Using this feature you can create a unique index that includes all rows except those where BorderColour is null.
CREATE TABLE [dbo].[UniqueExceptNulls](
[HubId] [tinyint] NOT NULL,
[CategoryId] [int] NOT NULL,
[BorderColour] [varchar](7) NULL,
)
GO
CREATE UNIQUE NONCLUSTERED INDEX UI_UniqueExceptNulls
ON [UniqueExceptNulls] (HubID,CategoryID)
WHERE BorderColour IS NOT NULL
This approach is cleaner than the approach in my other answer because it doesn't require creating extra computed columns. It also doesn't require you to have a unique column in the table, although you should have that anyway.
Finally, it will also be much faster than the UDF/Check Constraint solutions.
You can also do a trigger with something like this (this is actually overkill - you can make it cleaner by assuming the database is already in a valid state - i.e. UNION instead of UNION all etc):
IF EXISTS (
SELECT COUNT(BorderColour)
FROM (
SELECT INSERTED.HubId, INSERTED.CategoryId, INSERTED.BorderColour
UNION ALL
SELECT HubId, CategoryId, BorderColour
FROM tblArticle
WHERE EXISTS (
SELECT *
FROM INSERTED
WHERE tblArticle.HubId = INSERTED.HubId
AND tblArticle.CategoryId = INSERTED.CategoryId
)
) AS X
GROUP BY HubId, CategoryId
HAVING COUNT(BorderColour) > 1
)
RAISEERROR
If you have a unique column in your table, then you can accomplish this by creating a unique constraint on a computer column.
The following sample created a table that behaved as you described in your requirements and should perform better than a UDF based check constraint. You might also be able to improve the performance further by making the computed column persisted.

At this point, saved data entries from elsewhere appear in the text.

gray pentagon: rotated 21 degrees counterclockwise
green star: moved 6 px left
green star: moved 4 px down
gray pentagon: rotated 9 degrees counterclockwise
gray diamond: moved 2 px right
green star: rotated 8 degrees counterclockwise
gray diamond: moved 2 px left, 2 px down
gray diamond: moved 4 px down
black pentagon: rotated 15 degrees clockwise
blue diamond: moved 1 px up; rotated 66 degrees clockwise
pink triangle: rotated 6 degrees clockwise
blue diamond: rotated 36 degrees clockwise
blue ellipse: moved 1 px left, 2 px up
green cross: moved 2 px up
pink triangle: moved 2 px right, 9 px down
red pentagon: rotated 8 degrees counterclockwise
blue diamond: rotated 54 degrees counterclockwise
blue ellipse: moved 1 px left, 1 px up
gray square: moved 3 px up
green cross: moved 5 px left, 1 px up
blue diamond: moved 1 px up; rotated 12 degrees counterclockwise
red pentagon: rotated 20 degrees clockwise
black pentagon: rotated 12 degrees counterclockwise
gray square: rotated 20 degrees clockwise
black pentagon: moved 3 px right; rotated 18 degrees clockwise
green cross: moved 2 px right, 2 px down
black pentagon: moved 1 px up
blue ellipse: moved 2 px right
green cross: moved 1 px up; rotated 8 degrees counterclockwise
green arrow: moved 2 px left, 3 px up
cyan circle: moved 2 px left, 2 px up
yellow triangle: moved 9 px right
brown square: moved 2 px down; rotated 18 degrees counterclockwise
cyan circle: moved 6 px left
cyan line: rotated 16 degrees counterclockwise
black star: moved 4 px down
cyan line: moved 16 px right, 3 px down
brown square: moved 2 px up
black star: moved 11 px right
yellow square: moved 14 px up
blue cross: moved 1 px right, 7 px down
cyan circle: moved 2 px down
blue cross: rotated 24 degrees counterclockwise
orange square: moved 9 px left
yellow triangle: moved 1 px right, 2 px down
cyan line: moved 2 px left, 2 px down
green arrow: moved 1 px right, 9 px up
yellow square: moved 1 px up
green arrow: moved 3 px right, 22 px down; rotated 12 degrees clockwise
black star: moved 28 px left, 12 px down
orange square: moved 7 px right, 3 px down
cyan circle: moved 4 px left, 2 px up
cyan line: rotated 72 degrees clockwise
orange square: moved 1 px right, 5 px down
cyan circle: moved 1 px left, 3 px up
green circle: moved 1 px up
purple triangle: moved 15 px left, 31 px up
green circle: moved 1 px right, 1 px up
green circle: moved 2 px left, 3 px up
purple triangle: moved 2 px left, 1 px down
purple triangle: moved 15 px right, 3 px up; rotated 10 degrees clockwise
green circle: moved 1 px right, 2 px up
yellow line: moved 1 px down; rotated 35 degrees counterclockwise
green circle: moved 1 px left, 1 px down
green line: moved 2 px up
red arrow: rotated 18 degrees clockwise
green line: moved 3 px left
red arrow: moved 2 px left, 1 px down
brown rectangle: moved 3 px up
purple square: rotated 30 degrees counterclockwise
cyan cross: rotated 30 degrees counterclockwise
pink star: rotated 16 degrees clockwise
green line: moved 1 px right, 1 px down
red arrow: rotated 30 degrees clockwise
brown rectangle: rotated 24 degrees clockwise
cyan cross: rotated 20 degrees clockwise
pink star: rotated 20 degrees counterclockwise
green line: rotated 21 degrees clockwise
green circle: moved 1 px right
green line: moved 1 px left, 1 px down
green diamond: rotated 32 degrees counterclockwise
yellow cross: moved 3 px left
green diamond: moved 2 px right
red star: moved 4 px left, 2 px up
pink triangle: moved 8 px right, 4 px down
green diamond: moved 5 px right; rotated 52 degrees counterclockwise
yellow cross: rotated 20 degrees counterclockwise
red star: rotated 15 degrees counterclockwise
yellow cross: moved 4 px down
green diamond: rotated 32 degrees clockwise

CREATE TABLE [dbo].[UQTest](
[Id] INT IDENTITY(1,1) NOT NULL,
[HubId] TINYINT NOT NULL,
[CategoryId] INT NOT NULL,
[BorderColour] varchar(7) NULL,
[BorderColourUNQ] AS (CASE WHEN [BorderColour] IS NULL
THEN cast([ID] as varchar(50))
ELSE cast([HuBID] as varchar(3)) + '_' +
cast([CategoryID] as varchar(20)) END
),
CONSTRAINT [UQTest_Unique]
UNIQUE ([BorderColourUNQ])
)
The one possibly undesirable facet of the above implementation is that it allows a category/hub to have both a Null AND a color defined. If this is a problem, let me know and I'll tweak my answer to address that.
PS: Sorry about my previous (incorrect) answer. I didn't read the question closely enough.